In [1]:
# notebooks/01_data_scraping.ipynb
# 1. Import necessary libraries
import pandas as pd
import os
import sys

# Add the 'scripts' directory to the Python path
sys.path.append(os.path.abspath(os.path.join(os.getcwd(), os.pardir, 'scripts')))
from scrape_reviews import scrape_and_preprocess_reviews

# 2. Define App IDs
app_ids = {
    "CBE": "com.cbe.mobilebanking", # Replace with actual CBE App ID
    "BOA": "com.bog.mobilebanking", # Replace with actual BOA App ID
    "Dashen": "com.dashenbank.app" # Replace with actual Dashen Bank App ID
}

# 3. Define output path
processed_data_dir = os.path.join(os.path.abspath(''), os.pardir, 'data', 'processed')
output_filepath = os.path.join(processed_data_dir, 'fintech_app_reviews_processed.csv')

# 4. Scrape and preprocess data
# This calls the function from your script
df_raw = scrape_and_preprocess_reviews(app_ids, min_reviews_per_bank=400)

# 5. Display basic info and save
if not df_raw.empty:
    print("\n--- Raw Data Overview (from scraping) ---")
    print(df_raw.head())
    print(f"Total reviews scraped: {len(df_raw)}")
    print("Reviews per bank:")
    print(df_raw['Bank/App Name'].value_counts())

    # Save to processed data folder
    df_raw.to_csv(output_filepath, index=False)
    print(f"\nProcessed data saved to {output_filepath}")
else:
    print("No data was scraped or processed.")

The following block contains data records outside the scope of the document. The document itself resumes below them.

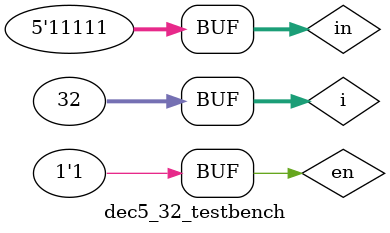
<source format=sv>
module dec5_32 (en, in, out);

	input logic en;
	input logic [4:0] in;
	output logic [31:0] out;
	
	logic d0en, d16en, inv4;
	
	not (inv4, in[4]);
	and (d0en, en, in[4]);
	and (d16en, en, inv4);
	
	
	dec4_16 d0_15 (.en(d0en), .in(in[3:0]), .out(out[31:16]));
	dec4_16 d16_31 (.en(d16en), .in(in[3:0]), .out(out[15:0]));

endmodule

module dec5_32_testbench ();
	logic en;
	logic [4:0] in;
	logic [31:0] out;
	
	dec5_32 dut (.*);
	
	integer i;
	
	initial begin
		en = 0;
		for(i=0; i<32; i++) begin
			in = i; #10;
		end
		en = 1;
		for(i=0; i<32; i++) begin
			in = i; #10;
		end
	end


endmodule

</source>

# 6. Verify the saved CSV (optional)
print("\n--- Verifying saved CSV ---")
if os.path.exists(output_filepath):
    df_loaded = pd.read_csv(output_filepath)
    print(f"Loaded {len(df_loaded)} reviews from {output_filepath}")
    print(df_loaded.info())
    print(df_loaded.isnull().sum())
else:
    print("Output CSV file not found.")

Scraping reviews for CBE (com.cbe.mobilebanking)...
Finished scraping 0 reviews for CBE.
Raw reviews for CBE saved to d:\10academy\10acadamey\week_02_challenge\scripts\..\data\raw\cbe_reviews_raw.csv
Scraping reviews for BOA (com.bog.mobilebanking)...
Finished scraping 0 reviews for BOA.
Raw reviews for BOA saved to d:\10academy\10acadamey\week_02_challenge\scripts\..\data\raw\boa_reviews_raw.csv
Scraping reviews for Dashen (com.dashenbank.app)...
Finished scraping 0 reviews for Dashen.
Raw reviews for Dashen saved to d:\10academy\10acadamey\week_02_challenge\scripts\..\data\raw\dashen_reviews_raw.csv
No reviews were scraped. Exiting.
No data was scraped or processed.

--- Verifying saved CSV ---
Output CSV file not found.